Reconciling the now broadened parameters of her own work, thanks to this project, O’Cathain affirms that lockdown means “everybody has the chance to see and utilize what life is like without the pressures of modern life”. Her experience of art has changed as a result.

It became a reason to talk to people. It brought this feeling of joy – it felt similar to what I was doing when I did my real work

O’Cathain isn’t currently interested in digitally-recorded theatre, saying “it’s too young and too naïve in its direction”. She believes that “there needs to be a reason why we’re watching it on a laptop and to ask why this makes sense and why it is okay”. Indeed, in a newly adapting world of digital technology, the philosophical role of art relative to the question of how to re-define it has never been more important and worthy of investigation.

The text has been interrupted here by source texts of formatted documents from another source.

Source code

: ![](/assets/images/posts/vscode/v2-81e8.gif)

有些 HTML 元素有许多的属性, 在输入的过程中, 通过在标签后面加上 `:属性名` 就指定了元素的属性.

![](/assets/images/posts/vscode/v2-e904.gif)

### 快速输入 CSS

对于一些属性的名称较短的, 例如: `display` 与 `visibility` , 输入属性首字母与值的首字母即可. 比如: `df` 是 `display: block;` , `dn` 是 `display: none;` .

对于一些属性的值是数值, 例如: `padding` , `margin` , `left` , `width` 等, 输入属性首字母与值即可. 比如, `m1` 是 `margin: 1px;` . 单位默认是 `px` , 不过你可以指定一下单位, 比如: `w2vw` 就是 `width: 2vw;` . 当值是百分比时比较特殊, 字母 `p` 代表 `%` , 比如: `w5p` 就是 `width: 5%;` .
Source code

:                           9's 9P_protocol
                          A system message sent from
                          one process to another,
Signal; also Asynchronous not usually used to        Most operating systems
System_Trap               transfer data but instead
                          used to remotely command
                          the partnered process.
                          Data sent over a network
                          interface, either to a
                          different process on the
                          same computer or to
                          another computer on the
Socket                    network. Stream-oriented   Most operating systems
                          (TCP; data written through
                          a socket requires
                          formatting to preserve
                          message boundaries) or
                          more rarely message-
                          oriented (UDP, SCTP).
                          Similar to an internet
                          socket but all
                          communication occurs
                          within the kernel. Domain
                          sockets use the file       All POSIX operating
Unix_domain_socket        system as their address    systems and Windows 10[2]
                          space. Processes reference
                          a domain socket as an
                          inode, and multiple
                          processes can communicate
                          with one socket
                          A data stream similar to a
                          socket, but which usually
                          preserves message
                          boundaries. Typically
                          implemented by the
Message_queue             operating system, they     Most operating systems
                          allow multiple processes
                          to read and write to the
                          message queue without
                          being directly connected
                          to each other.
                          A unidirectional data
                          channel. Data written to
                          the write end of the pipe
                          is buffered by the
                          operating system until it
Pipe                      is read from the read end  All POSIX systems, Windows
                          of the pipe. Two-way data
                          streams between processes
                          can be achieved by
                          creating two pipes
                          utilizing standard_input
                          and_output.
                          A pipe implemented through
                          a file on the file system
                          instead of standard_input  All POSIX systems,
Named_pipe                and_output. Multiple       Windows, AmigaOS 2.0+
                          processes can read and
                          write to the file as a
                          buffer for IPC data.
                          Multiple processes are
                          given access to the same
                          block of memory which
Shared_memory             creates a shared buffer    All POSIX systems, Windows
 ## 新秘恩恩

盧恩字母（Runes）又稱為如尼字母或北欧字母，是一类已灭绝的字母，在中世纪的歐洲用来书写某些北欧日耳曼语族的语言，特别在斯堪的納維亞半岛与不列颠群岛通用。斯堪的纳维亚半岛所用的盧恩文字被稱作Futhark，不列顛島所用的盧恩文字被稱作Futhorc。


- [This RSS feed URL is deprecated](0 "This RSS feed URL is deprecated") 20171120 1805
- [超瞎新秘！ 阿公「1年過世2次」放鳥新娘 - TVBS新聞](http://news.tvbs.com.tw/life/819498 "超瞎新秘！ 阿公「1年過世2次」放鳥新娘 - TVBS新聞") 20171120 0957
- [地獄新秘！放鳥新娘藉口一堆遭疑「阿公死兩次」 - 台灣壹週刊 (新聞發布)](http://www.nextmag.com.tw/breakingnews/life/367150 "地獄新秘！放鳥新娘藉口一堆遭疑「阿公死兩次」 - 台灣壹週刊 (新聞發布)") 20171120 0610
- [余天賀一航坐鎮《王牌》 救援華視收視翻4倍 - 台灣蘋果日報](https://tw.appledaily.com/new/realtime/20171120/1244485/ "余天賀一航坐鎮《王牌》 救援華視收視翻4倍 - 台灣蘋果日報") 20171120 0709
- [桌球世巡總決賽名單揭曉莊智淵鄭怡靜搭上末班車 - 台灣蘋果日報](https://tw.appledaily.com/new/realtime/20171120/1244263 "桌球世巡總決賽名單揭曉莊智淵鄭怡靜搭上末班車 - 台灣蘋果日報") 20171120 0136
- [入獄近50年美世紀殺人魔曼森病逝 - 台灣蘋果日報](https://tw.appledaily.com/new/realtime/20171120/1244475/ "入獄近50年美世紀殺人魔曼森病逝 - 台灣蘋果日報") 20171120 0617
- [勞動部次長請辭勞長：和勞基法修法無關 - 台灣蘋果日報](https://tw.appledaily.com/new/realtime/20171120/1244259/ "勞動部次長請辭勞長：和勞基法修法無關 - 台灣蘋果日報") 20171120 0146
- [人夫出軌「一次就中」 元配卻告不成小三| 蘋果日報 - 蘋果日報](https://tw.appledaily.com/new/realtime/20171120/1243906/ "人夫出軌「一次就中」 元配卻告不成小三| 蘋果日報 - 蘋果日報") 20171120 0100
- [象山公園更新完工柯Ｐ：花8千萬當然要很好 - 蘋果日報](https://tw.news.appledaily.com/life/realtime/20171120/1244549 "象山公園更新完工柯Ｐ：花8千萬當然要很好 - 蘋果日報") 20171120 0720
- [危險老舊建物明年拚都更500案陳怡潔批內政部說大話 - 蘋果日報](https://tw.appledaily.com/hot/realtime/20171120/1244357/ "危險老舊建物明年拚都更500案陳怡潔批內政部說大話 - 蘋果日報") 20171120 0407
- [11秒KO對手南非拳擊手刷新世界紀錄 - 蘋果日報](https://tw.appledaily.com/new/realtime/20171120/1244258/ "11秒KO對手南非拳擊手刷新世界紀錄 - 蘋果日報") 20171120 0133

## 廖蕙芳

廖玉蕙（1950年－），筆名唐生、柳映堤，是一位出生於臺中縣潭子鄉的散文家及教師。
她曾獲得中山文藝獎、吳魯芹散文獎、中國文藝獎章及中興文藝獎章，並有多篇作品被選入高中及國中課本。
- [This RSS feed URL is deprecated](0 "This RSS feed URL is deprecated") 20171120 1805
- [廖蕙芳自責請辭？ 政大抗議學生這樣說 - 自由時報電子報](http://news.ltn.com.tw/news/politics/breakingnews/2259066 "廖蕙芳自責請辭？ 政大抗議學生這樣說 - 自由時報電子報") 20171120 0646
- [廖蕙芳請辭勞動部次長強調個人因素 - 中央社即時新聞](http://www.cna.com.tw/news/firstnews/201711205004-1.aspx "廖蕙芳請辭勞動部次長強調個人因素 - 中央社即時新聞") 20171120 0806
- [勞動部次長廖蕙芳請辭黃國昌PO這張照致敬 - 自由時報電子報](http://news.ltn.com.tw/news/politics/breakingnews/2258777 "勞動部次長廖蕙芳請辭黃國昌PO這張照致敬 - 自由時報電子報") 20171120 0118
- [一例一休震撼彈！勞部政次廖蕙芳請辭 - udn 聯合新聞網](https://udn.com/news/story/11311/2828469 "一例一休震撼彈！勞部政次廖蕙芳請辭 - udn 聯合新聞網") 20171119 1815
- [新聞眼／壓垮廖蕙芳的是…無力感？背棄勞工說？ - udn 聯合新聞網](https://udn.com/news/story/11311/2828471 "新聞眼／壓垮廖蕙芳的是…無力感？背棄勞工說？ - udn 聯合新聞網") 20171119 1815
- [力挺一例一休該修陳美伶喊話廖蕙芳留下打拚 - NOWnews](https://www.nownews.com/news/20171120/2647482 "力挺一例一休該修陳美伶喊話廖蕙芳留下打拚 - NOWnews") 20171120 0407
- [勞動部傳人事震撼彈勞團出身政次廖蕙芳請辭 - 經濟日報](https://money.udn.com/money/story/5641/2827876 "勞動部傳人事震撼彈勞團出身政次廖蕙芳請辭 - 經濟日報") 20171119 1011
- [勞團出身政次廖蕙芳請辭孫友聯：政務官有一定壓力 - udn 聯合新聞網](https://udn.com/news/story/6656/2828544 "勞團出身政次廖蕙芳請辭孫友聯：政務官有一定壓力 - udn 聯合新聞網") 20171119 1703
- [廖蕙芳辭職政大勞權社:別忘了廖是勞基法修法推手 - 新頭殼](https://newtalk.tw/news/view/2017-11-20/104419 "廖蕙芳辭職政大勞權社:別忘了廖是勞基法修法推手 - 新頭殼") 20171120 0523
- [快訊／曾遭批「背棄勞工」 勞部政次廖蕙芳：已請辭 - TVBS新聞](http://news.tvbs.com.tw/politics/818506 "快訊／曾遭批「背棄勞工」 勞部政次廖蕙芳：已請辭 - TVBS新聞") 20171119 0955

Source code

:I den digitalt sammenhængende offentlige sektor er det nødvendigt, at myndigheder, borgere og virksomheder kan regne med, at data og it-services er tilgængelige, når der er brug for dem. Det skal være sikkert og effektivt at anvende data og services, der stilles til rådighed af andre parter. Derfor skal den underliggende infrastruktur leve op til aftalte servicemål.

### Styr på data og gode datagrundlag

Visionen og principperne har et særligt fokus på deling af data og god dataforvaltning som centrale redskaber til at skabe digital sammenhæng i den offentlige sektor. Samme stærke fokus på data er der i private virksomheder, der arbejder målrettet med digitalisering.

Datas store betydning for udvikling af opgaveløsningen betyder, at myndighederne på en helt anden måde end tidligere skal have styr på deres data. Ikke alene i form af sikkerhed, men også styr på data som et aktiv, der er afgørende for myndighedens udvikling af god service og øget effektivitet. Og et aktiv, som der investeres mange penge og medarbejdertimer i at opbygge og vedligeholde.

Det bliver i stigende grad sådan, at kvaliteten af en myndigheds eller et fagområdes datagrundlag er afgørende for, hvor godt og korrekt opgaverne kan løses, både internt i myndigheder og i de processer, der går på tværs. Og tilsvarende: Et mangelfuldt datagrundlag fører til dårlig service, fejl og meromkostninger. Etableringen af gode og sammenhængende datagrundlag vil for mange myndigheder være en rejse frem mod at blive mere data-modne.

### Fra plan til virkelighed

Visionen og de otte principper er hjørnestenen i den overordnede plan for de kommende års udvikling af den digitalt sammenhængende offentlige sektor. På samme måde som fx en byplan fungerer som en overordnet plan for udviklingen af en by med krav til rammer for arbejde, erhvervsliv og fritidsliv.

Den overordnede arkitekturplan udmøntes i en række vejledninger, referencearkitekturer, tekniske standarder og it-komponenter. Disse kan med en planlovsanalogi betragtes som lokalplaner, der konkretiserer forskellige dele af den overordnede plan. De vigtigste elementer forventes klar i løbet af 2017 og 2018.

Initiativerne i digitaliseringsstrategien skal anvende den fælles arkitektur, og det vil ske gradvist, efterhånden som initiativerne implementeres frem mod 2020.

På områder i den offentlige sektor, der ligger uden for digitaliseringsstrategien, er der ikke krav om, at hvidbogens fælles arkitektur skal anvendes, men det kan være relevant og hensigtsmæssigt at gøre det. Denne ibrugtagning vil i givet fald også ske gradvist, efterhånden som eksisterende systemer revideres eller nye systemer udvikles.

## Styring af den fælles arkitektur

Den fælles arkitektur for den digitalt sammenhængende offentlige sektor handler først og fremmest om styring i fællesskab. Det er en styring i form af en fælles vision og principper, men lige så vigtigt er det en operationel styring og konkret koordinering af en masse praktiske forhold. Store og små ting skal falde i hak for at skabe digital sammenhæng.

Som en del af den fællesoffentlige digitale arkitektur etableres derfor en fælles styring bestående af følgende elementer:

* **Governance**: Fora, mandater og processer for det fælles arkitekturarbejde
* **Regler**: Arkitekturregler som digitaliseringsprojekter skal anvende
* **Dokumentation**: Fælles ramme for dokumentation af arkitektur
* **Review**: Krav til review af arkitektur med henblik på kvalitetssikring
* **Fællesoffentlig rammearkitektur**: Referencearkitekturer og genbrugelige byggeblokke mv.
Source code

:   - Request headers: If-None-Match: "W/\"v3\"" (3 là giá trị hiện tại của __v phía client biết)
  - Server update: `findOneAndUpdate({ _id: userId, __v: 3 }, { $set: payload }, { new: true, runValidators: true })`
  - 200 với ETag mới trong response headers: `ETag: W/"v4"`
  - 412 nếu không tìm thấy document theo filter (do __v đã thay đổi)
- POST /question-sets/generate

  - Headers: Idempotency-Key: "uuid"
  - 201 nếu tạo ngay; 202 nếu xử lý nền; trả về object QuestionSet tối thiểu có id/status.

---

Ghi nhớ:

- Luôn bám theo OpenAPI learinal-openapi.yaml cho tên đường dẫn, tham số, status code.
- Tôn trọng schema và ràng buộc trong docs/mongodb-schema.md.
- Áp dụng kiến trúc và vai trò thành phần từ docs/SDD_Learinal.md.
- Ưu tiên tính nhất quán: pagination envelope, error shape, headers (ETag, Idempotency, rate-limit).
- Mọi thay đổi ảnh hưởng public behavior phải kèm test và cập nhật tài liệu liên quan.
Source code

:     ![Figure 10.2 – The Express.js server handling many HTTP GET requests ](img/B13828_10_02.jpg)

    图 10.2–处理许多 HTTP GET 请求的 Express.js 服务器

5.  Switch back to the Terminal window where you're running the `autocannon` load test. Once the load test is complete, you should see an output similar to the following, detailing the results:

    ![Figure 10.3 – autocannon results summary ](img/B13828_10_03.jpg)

O’Cathain sees that “the whole world is turned upside-down and the art form that we know is no longer available. We have to be supportive of experiments but I think moving forward, if it is going to continue, we will need to have some sort of rigour in how we continue to make the work feel urgent and engaging and which forces you to be present and forms a community”.

An environment must be created in which an artistic imagination can meet with a technological imagination capable of creating a new level of collaboration and expression, she explains. “These are the things that we like about live art and they need to be carried across for it to be worthwhile”, says O’Cathain. “Otherwise, we may as well watch really good TV.”

This period should not be remembered as one of stagnation by an emerging generation of artists. Life in lockdown flows with fewer interruptions, offering artists such as O’Cathain new possibilities. Human life, experience and society may be irrevocably changed by the pandemic, but what endures, unchanged, is the need to turn it all into beauty. O’Cathain’s portrait project shows that art is really about interpreting our own experience, and that we might as well make do with what we have available.